● Supplied material
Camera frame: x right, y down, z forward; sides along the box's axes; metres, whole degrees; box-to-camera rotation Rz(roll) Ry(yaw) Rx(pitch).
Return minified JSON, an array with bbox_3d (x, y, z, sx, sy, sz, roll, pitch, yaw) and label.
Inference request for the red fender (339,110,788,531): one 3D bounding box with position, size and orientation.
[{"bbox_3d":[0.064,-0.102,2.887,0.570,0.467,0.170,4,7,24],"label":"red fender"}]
---
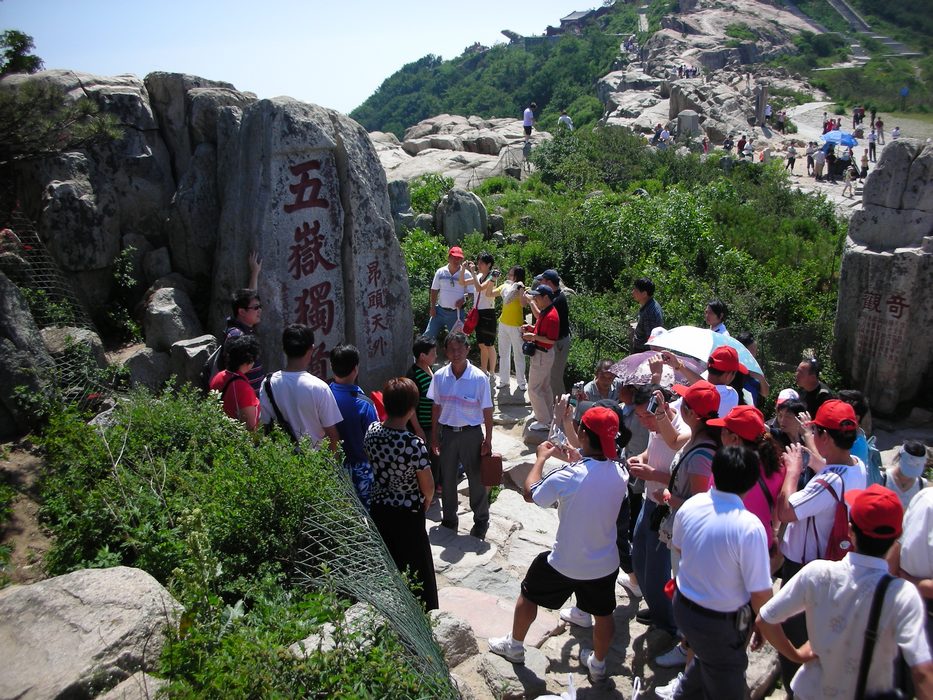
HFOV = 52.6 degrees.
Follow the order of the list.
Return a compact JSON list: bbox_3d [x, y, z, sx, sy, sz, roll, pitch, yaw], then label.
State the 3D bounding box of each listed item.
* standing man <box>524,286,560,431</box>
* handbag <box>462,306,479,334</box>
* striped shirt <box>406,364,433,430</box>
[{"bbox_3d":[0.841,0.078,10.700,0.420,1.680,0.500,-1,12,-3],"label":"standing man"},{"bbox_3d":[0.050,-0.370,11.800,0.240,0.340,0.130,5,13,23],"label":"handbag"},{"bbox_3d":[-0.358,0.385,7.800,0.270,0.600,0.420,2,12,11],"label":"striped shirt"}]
--
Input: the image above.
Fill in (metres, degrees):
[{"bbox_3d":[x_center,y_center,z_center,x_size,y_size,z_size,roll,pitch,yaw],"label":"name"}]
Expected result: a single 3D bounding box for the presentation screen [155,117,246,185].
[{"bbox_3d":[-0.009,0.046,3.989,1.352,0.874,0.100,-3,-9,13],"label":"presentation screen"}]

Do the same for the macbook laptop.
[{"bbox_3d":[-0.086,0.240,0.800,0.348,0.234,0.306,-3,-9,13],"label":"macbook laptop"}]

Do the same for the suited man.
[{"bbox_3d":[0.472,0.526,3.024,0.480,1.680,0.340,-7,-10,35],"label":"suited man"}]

● The task
How many lines of the records contain the string "screen", with case counting? Give only the number.

● Written answer
2